My last post before my world changed on August 28 was “Another Bloody August. Mysteries and Muddles. And Hospitalists” about my second sudden gastric bleed in two years and my second misdiagnosis by Huntsville Hospitalists and GIs who insist I simply have bleeding ulcers and refuse to consider portal hypertension, a common complication of liver failure, which is the end result of primary biliary cirrhosis.

If you are new to this blog, you are likely confused. One of my recurring subjects is my life with primary biliary cirrhosis, an autoimmune disorder that causes the bile ducts to self-destruct; the back-up of bile leads to cirrhosis, and cirrhosis to liver failure. At the top of my homepage I recently added a link to a permanent page listing both my postings on this subject and some of the most useful websites I’ve come across. I’ve considered pulling these posts and putting them in their own blog, but for now, they are staying here.

I write about this because it is a rare enough disease that firsthand accounts of living with the illness year after year are hard to come by. The blog format gives a new opportunity to illness diarists, a sort of real-time history of our decline. Readers can extract only the posts tagged PBC and see a sort of sped-up version. Like in my case, my first post about having PBC was two years ago, November 13, 2009,  Varicose Veins in my Esophagus? when I was surprised on my annual visit to Kirklin Clinic to learn I’d have to start having endoscopies to check for esophageal varices. Then I decided it was time to write about this illness because I wasn’t going to be able to ignore it forever.

I was right about that; in August 2010 I had a bleed requiring 4 transfusions, and this year another requiring just 2 transfusions. That one landed me in the ICU, however (two weeks later that creep beat the hell out of my daughter, by the way. He knew I’d been very sick. Prince of a fella, that one. I digress).

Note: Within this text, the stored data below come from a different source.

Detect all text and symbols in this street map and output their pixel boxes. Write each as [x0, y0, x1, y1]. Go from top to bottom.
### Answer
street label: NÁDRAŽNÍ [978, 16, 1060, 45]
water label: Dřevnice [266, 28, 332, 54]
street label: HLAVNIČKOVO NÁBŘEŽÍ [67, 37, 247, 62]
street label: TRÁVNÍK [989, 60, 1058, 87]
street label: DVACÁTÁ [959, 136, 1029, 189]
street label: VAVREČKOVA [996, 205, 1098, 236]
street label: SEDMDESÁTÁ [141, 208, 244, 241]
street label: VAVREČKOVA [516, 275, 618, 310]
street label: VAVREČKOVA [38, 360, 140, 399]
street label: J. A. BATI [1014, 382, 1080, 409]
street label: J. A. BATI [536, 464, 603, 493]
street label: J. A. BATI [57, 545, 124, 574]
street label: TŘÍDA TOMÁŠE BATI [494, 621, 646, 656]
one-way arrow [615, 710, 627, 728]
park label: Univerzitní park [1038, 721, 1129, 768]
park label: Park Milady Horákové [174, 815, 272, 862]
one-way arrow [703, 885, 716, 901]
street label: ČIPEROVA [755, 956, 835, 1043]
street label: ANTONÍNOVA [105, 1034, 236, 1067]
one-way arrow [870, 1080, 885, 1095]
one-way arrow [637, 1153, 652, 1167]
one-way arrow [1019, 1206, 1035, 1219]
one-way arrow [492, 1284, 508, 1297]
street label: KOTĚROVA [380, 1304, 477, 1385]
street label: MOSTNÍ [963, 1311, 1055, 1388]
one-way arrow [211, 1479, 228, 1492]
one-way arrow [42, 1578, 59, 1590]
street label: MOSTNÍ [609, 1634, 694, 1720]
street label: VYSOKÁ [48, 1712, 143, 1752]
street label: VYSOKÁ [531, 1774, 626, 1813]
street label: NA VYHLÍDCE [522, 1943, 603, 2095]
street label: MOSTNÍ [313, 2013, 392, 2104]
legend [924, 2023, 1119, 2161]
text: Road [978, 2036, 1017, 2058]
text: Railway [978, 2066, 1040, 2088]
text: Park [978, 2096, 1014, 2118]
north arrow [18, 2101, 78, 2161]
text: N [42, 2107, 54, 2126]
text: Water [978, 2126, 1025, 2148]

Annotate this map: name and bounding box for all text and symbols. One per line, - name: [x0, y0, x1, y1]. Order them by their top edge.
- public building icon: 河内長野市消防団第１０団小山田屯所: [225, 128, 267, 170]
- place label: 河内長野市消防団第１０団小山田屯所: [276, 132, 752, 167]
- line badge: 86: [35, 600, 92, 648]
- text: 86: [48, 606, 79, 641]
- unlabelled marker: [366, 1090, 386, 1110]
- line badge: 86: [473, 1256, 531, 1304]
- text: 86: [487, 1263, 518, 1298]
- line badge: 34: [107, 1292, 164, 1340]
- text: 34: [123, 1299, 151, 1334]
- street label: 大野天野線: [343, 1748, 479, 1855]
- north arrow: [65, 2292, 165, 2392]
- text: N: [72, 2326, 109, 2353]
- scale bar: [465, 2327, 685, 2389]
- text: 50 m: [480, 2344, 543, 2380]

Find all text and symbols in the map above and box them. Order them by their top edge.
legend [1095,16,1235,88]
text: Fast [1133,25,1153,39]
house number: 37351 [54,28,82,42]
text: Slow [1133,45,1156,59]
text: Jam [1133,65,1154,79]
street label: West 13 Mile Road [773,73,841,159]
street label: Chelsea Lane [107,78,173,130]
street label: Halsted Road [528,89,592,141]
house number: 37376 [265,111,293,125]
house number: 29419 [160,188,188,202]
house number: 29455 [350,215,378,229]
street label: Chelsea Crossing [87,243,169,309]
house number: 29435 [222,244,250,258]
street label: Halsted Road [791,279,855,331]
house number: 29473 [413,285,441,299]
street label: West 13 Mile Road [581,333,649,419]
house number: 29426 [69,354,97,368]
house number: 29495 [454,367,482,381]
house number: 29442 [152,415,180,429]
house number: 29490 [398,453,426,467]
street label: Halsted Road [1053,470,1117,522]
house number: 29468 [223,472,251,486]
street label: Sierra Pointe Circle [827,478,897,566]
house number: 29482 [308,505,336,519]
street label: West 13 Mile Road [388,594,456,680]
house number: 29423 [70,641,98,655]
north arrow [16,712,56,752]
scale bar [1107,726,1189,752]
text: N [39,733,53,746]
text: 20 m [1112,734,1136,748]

This August, the Huntsville Hospital staff GI did an endoscopy 20 hours after the bleed and decided I had ulcers. After all, I had had them last year. Only I hadn’t.  In September I visited another GI in Huntsville who determined that portal hypertension, not bleeding ulcers, was the culprit; he started me on beta blockers. Then in October I took a little break from the domestic violence battles to have another endoscopy by the good man Dr. Brendan McGuire of UAB down at the Kirklin Clinic. He rubberbanded several large varices that could have burst, essentially destroying the vessels.

So yesterday, fresh from the non-trial debacle, it was time to return to Kirklin for my annual November pow-wow and bloodletting with McGuire.

I was worried that I was going to find out that my PBC had advanced since I had had a second portal hypertension burst varices bleed.

But no, my blood chemistry remains stable for a person with PBC.

So why the bleeds?

It’s a mechanical issue, according to Dr. McGuire. The blood wants to get up to the heart and lungs. It wants to go through the liver, but the PBC has blocked its usual routes. It could decide to take stronger, wider vessels in my back, for example, as its detour route. But no, instead my blood has chosen to detour through my stomach and esophagus, taking routes that can’t handle that volume of traffic, stressing vessels not meant to handle such loads. When these routes are stressed to the breaking point, they break, and the endoscopy road crew has to come and clean up the mess and patch up the leaks, About the only thing otherwise that can be done is routine maintenance — that is, endoscopy to check out potential problems and band the varices — block the routes — before they have a chance to burst.

So April I’ll have another endoscopy. And who knows, maybe I won’t have a third consecutive bloody August. That would be nice.